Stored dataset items
□ □ □ □ □ □ □

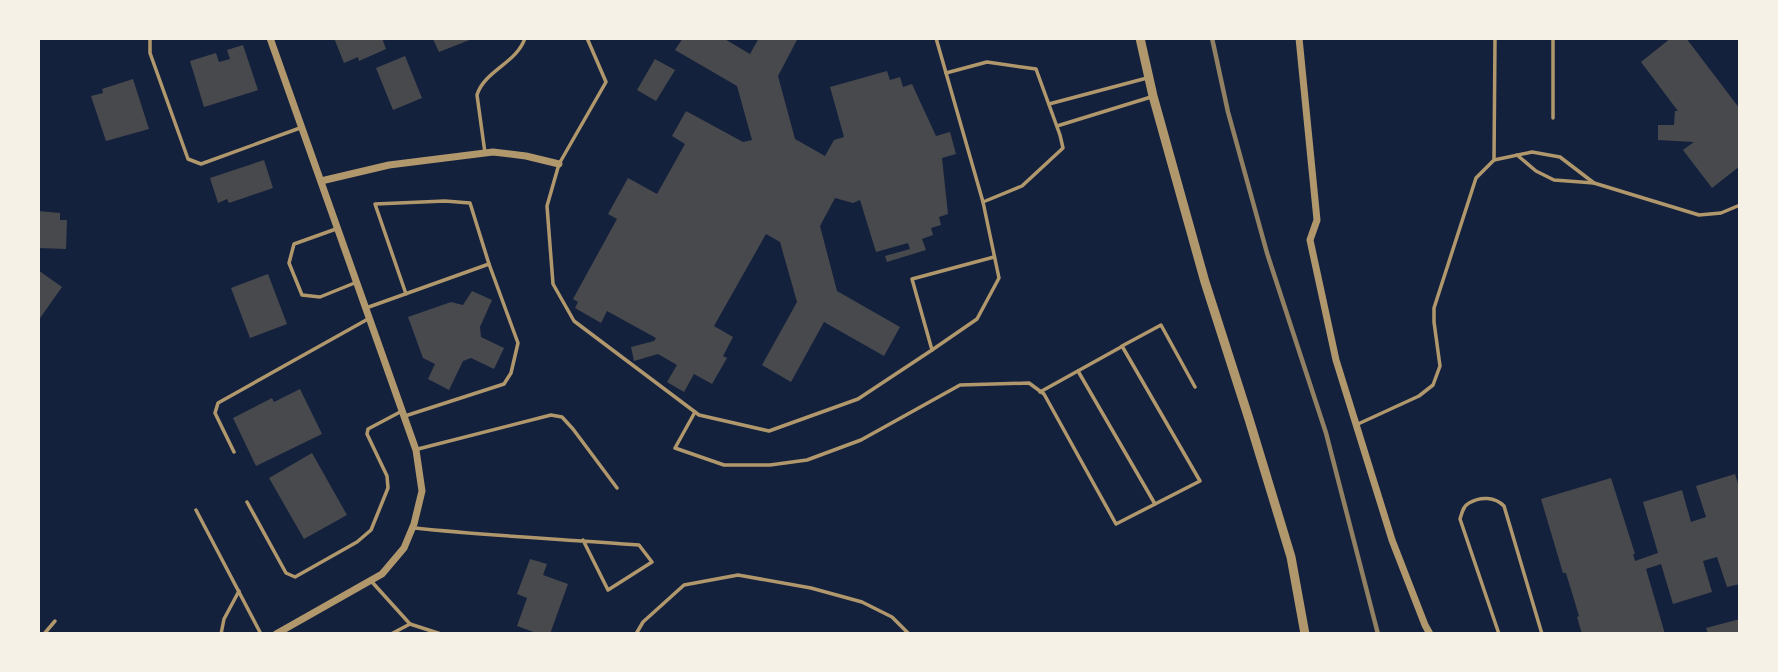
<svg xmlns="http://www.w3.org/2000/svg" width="1778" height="672" viewBox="0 0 1778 672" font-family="Arial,sans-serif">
<rect width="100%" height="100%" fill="#14213d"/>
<g fill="#48494c">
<path d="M 334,38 L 382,38 L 386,49 L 359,61 L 358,57 L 344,63 Z"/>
<path d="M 683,38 L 723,38 L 750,54 L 759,38 L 798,38 L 778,76 L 795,139 L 825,156 L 834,140 L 844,137 L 830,87 L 887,71 L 890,80 L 900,77 L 903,87 L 912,84 L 936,136 L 950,132 L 956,154 L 942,158 L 948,214 L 939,217 L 941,225 L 931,228 L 933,235 L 922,239 L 926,250 L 887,262 L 885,256 L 910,249 L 908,243 L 876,252 L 860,200 L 853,203 L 835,198 L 820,226 L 837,291 L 900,327 L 884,356 L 824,322 L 791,382 L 762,365 L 797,302 L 780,242 L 766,234 L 714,326 L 733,337 L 723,356 L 727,358 L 712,384 L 694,374 L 684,392 L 667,382 L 677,365 L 658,354 L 634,361 L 631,347 L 654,341 L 656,338 L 607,311 L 601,323 L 575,308 L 578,302 L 573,299 L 617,219 L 608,214 L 628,178 L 657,194 L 685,144 L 672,136 L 686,111 L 743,142 L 752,140 L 737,86 L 675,50 Z"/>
<path d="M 1671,38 L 1686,38 L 1740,109 L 1740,166 L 1712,188 L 1683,150 L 1694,142 L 1658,140 L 1658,125 L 1674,125 L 1675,111 L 1678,111 L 1641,62 Z"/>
<path d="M 433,39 L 472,39 L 439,52 Z"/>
<path d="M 243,45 L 258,90 L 204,107 L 190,61 L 216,53 L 219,62 L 230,59 L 227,50 Z"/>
<path d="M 405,56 L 422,98 L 393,110 L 376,68 Z"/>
<path d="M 655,59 L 675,70 L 656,101 L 637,90 Z"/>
<path d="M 133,79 L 149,129 L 106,141 L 91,96 L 103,93 L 102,89 Z"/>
<path d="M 264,160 L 273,188 L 229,203 L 227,199 L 218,203 L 210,178 Z"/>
<path d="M 38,211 L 60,213 L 60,220 L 67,220 L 66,249 L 38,248 Z"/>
<path d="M 38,270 L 62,287 L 38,321 Z"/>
<path d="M 268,274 L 287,324 L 250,338 L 231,288 Z"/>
<path d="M 472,291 L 492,300 L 480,327 L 481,337 L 504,348 L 494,369 L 471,358 L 463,361 L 449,390 L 428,379 L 435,364 L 423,358 L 408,317 L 451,302 L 463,305 Z"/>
<path d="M 300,389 L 322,434 L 256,466 L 233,418 L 272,398 L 274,402 Z"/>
<path d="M 312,453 L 347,515 L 304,539 L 269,478 Z"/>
<path d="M 1735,474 L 1740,490 L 1740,584 L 1727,587 L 1717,557 L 1703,561 L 1712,592 L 1673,604 L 1661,564 L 1646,569 L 1665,634 L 1582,634 L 1577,617 L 1579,616 L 1566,573 L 1563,573 L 1541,499 L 1611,478 L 1635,554 L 1633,554 L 1635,561 L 1658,553 L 1643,502 L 1682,490 L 1691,522 L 1706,517 L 1696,486 Z"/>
<path d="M 530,559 L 547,564 L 543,575 L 568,584 L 550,634 L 539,634 L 517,626 L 527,598 L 517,594 Z"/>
<path d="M 1740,619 L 1740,634 L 1708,634 L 1706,628 Z"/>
</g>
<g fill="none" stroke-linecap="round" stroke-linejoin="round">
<g stroke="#b1986c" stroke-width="3.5">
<path d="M 150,38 L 150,53 L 188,159 L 201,164 L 300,128"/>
<path d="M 587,38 L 606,82 L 559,164 L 547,206 L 553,284 L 574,321 L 699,415 L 769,431 L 858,399 L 932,350 L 977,319 L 999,278 L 983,202 L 936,38"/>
<path d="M 946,73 L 987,62 L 1036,69 L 1060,135 L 1063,148 L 1022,186 L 983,202"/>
<path d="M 1049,104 L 1147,78"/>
<path d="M 1553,118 L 1553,38"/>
<path d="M 1057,126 L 1151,97"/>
<path d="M 485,153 L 477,95 C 484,71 517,63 525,38"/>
<path d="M 1517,155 L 1536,171 L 1554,180 L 1594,183 L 1699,215 L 1721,213 L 1740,205"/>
<path d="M 1494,160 L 1532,152 L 1560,157 L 1594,183"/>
<path d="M 336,229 L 294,244 L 289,263 L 302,295 L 320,297 L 357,282"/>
<path d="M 366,308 L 489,264 L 470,203 L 445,201 L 375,204 L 406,294"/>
<path d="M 932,350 L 912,279 L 994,257"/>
<path d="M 1078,371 L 1155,504"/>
<path d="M 1040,392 L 1121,347"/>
<path d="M 695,412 L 675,448 L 724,465 L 770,465 L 807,460 L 861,440 L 960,385 L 1029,383 L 1044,394 L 1116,524 L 1200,481 L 1122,346 L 1161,325 L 1195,387"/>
<path d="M 405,416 L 504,384 L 511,373 L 518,343 L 489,264"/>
<path d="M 1358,424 L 1419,396 L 1433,385 L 1440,366 L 1434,322 L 1434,308 L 1476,178 L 1494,160 L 1495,38"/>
<path d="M 418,449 L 551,415 L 562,417 L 573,429 L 617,488"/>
<path d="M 234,452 L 215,413 L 218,403 L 368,319"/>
<path d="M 247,502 L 286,573 L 295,577 L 357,542 L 371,530 L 388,488 L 387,476 L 367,434 L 368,429 L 402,411"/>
<path d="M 196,510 L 261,634"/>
<path d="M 415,528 C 489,536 564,539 639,545 L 652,562 L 608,590 L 583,540"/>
<path d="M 372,582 L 410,624 L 391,634"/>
<path d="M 410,624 L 441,634"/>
<path d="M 44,634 L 55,621"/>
<path d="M 221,634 L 224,619 L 239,591"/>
<path d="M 636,634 L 643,622 L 684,585 L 738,575 L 811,588 L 862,602 L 892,617 L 909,634"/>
<path d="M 1499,634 L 1460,519 C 1462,513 1463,506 1469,503 C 1481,496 1495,497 1504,506 L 1542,634"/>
</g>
<g stroke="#b1986c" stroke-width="7">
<path d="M 270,38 L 416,450 L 422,491 L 414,524 L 404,548 L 382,574 L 276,634"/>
<path d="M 1299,38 L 1317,220 L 1310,240 L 1336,360 L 1392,540 L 1425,625 L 1430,634"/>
<path d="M 321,181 L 389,165 L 493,152 L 526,156 L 559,164"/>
</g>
<path stroke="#b1986c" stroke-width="9" d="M 1140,38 L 1153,96 L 1205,282 L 1249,419 L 1291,557 L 1305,634"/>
<path stroke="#918062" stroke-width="4.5" d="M 1212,38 L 1228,112 L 1267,253 L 1326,433 L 1378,634"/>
</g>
<rect width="1778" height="672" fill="none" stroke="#f6f1e7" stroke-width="80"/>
</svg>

□ □ □ □ □ □ □

What is needed is every record above printed exactly, with no pictures.

* [RESPONSE]:
<svg xmlns="http://www.w3.org/2000/svg" width="1778" height="672" viewBox="0 0 1778 672" font-family="Arial,sans-serif">
<rect width="100%" height="100%" fill="#14213d"/>
<g fill="#48494c">
<path d="M 334,38 L 382,38 L 386,49 L 359,61 L 358,57 L 344,63 Z"/>
<path d="M 683,38 L 723,38 L 750,54 L 759,38 L 798,38 L 778,76 L 795,139 L 825,156 L 834,140 L 844,137 L 830,87 L 887,71 L 890,80 L 900,77 L 903,87 L 912,84 L 936,136 L 950,132 L 956,154 L 942,158 L 948,214 L 939,217 L 941,225 L 931,228 L 933,235 L 922,239 L 926,250 L 887,262 L 885,256 L 910,249 L 908,243 L 876,252 L 860,200 L 853,203 L 835,198 L 820,226 L 837,291 L 900,327 L 884,356 L 824,322 L 791,382 L 762,365 L 797,302 L 780,242 L 766,234 L 714,326 L 733,337 L 723,356 L 727,358 L 712,384 L 694,374 L 684,392 L 667,382 L 677,365 L 658,354 L 634,361 L 631,347 L 654,341 L 656,338 L 607,311 L 601,323 L 575,308 L 578,302 L 573,299 L 617,219 L 608,214 L 628,178 L 657,194 L 685,144 L 672,136 L 686,111 L 743,142 L 752,140 L 737,86 L 675,50 Z"/>
<path d="M 1671,38 L 1686,38 L 1740,109 L 1740,166 L 1712,188 L 1683,150 L 1694,142 L 1658,140 L 1658,125 L 1674,125 L 1675,111 L 1678,111 L 1641,62 Z"/>
<path d="M 433,39 L 472,39 L 439,52 Z"/>
<path d="M 243,45 L 258,90 L 204,107 L 190,61 L 216,53 L 219,62 L 230,59 L 227,50 Z"/>
<path d="M 405,56 L 422,98 L 393,110 L 376,68 Z"/>
<path d="M 655,59 L 675,70 L 656,101 L 637,90 Z"/>
<path d="M 133,79 L 149,129 L 106,141 L 91,96 L 103,93 L 102,89 Z"/>
<path d="M 264,160 L 273,188 L 229,203 L 227,199 L 218,203 L 210,178 Z"/>
<path d="M 38,211 L 60,213 L 60,220 L 67,220 L 66,249 L 38,248 Z"/>
<path d="M 38,270 L 62,287 L 38,321 Z"/>
<path d="M 268,274 L 287,324 L 250,338 L 231,288 Z"/>
<path d="M 472,291 L 492,300 L 480,327 L 481,337 L 504,348 L 494,369 L 471,358 L 463,361 L 449,390 L 428,379 L 435,364 L 423,358 L 408,317 L 451,302 L 463,305 Z"/>
<path d="M 300,389 L 322,434 L 256,466 L 233,418 L 272,398 L 274,402 Z"/>
<path d="M 312,453 L 347,515 L 304,539 L 269,478 Z"/>
<path d="M 1735,474 L 1740,490 L 1740,584 L 1727,587 L 1717,557 L 1703,561 L 1712,592 L 1673,604 L 1661,564 L 1646,569 L 1665,634 L 1582,634 L 1577,617 L 1579,616 L 1566,573 L 1563,573 L 1541,499 L 1611,478 L 1635,554 L 1633,554 L 1635,561 L 1658,553 L 1643,502 L 1682,490 L 1691,522 L 1706,517 L 1696,486 Z"/>
<path d="M 530,559 L 547,564 L 543,575 L 568,584 L 550,634 L 539,634 L 517,626 L 527,598 L 517,594 Z"/>
<path d="M 1740,619 L 1740,634 L 1708,634 L 1706,628 Z"/>
</g>
<g fill="none" stroke-linecap="round" stroke-linejoin="round">
<g stroke="#b1986c" stroke-width="3.5">
<path d="M 150,38 L 150,53 L 188,159 L 201,164 L 300,128"/>
<path d="M 587,38 L 606,82 L 559,164 L 547,206 L 553,284 L 574,321 L 699,415 L 769,431 L 858,399 L 932,350 L 977,319 L 999,278 L 983,202 L 936,38"/>
<path d="M 946,73 L 987,62 L 1036,69 L 1060,135 L 1063,148 L 1022,186 L 983,202"/>
<path d="M 1049,104 L 1147,78"/>
<path d="M 1553,118 L 1553,38"/>
<path d="M 1057,126 L 1151,97"/>
<path d="M 485,153 L 477,95 C 484,71 517,63 525,38"/>
<path d="M 1517,155 L 1536,171 L 1554,180 L 1594,183 L 1699,215 L 1721,213 L 1740,205"/>
<path d="M 1494,160 L 1532,152 L 1560,157 L 1594,183"/>
<path d="M 336,229 L 294,244 L 289,263 L 302,295 L 320,297 L 357,282"/>
<path d="M 366,308 L 489,264 L 470,203 L 445,201 L 375,204 L 406,294"/>
<path d="M 932,350 L 912,279 L 994,257"/>
<path d="M 1078,371 L 1155,504"/>
<path d="M 1040,392 L 1121,347"/>
<path d="M 695,412 L 675,448 L 724,465 L 770,465 L 807,460 L 861,440 L 960,385 L 1029,383 L 1044,394 L 1116,524 L 1200,481 L 1122,346 L 1161,325 L 1195,387"/>
<path d="M 405,416 L 504,384 L 511,373 L 518,343 L 489,264"/>
<path d="M 1358,424 L 1419,396 L 1433,385 L 1440,366 L 1434,322 L 1434,308 L 1476,178 L 1494,160 L 1495,38"/>
<path d="M 418,449 L 551,415 L 562,417 L 573,429 L 617,488"/>
<path d="M 234,452 L 215,413 L 218,403 L 368,319"/>
<path d="M 247,502 L 286,573 L 295,577 L 357,542 L 371,530 L 388,488 L 387,476 L 367,434 L 368,429 L 402,411"/>
<path d="M 196,510 L 261,634"/>
<path d="M 415,528 C 489,536 564,539 639,545 L 652,562 L 608,590 L 583,540"/>
<path d="M 372,582 L 410,624 L 391,634"/>
<path d="M 410,624 L 441,634"/>
<path d="M 44,634 L 55,621"/>
<path d="M 221,634 L 224,619 L 239,591"/>
<path d="M 636,634 L 643,622 L 684,585 L 738,575 L 811,588 L 862,602 L 892,617 L 909,634"/>
<path d="M 1499,634 L 1460,519 C 1462,513 1463,506 1469,503 C 1481,496 1495,497 1504,506 L 1542,634"/>
</g>
<g stroke="#b1986c" stroke-width="7">
<path d="M 270,38 L 416,450 L 422,491 L 414,524 L 404,548 L 382,574 L 276,634"/>
<path d="M 1299,38 L 1317,220 L 1310,240 L 1336,360 L 1392,540 L 1425,625 L 1430,634"/>
<path d="M 321,181 L 389,165 L 493,152 L 526,156 L 559,164"/>
</g>
<path stroke="#b1986c" stroke-width="9" d="M 1140,38 L 1153,96 L 1205,282 L 1249,419 L 1291,557 L 1305,634"/>
<path stroke="#918062" stroke-width="4.5" d="M 1212,38 L 1228,112 L 1267,253 L 1326,433 L 1378,634"/>
</g>
<rect width="1778" height="672" fill="none" stroke="#f6f1e7" stroke-width="80"/>
</svg>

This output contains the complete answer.